:: What needs to be done ::
Transcribe the entries that come next exactly, but not the pictures they contain.

[Study material]

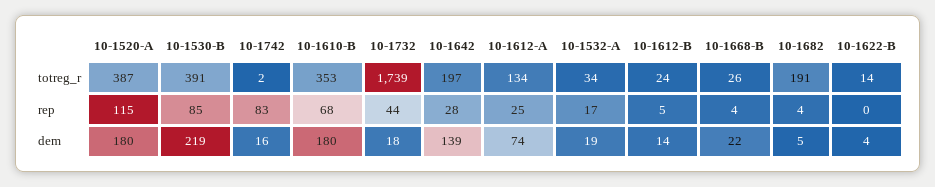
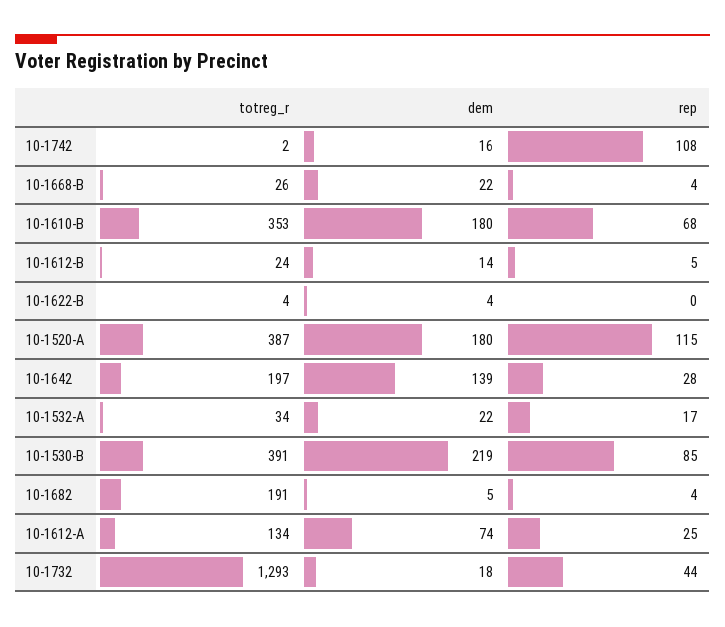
  {
    "10-1520-A": {
      "totreg_r": 387,
      "rep": 115,
      "dem": 180
    },
    "10-1530-B": {
      "totreg_r": 391,
      "rep": 85,
      "dem": 219
    },
    "10-1742": {
      "totreg_r": 2,
-     "rep": 83,
+     "rep": 108,
      "dem": 16
    },
    "10-1610-B": {
      "totreg_r": 353,
      "rep": 68,
      "dem": 180
    },
    "10-1732": {
-     "totreg_r": 1739,
+     "totreg_r": 1293,
      "rep": 44,
      "dem": 18
    },
    "10-1642": {
      "totreg_r": 197,
      "rep": 28,
      "dem": 139
    },
    "10-1612-A": {
      "totreg_r": 134,
      "rep": 25,
      "dem": 74
    },
    "10-1532-A": {
      "totreg_r": 34,
      "rep": 17,
-     "dem": 19
+     "dem": 22
    },
    "10-1612-B": {
      "totreg_r": 24,
      "rep": 5,
      "dem": 14
    },
    "10-1668-B": {
      "totreg_r": 26,
      "rep": 4,
      "dem": 22
    },
    "10-1682": {
      "totreg_r": 191,
      "rep": 4,
      "dem": 5
    },
    "10-1622-B": {
-     "totreg_r": 14,
+     "totreg_r": 4,
      "rep": 0,
      "dem": 4
    }
  }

[/Study material]

:: Output for this exercise ::
  {
    "10-1520-A": {
      "totreg_r": 387,
      "rep": 115,
      "dem": 180
    },
    "10-1530-B": {
      "totreg_r": 391,
      "rep": 85,
      "dem": 219
    },
    "10-1742": {
      "totreg_r": 2,
-     "rep": 83,
+     "rep": 108,
      "dem": 16
    },
    "10-1610-B": {
      "totreg_r": 353,
      "rep": 68,
      "dem": 180
    },
    "10-1732": {
-     "totreg_r": 1739,
+     "totreg_r": 1293,
      "rep": 44,
      "dem": 18
    },
    "10-1642": {
      "totreg_r": 197,
      "rep": 28,
      "dem": 139
    },
    "10-1612-A": {
      "totreg_r": 134,
      "rep": 25,
      "dem": 74
    },
    "10-1532-A": {
      "totreg_r": 34,
      "rep": 17,
-     "dem": 19
+     "dem": 22
    },
    "10-1612-B": {
      "totreg_r": 24,
      "rep": 5,
      "dem": 14
    },
    "10-1668-B": {
      "totreg_r": 26,
      "rep": 4,
      "dem": 22
    },
    "10-1682": {
      "totreg_r": 191,
      "rep": 4,
      "dem": 5
    },
    "10-1622-B": {
-     "totreg_r": 14,
+     "totreg_r": 4,
      "rep": 0,
      "dem": 4
    }
  }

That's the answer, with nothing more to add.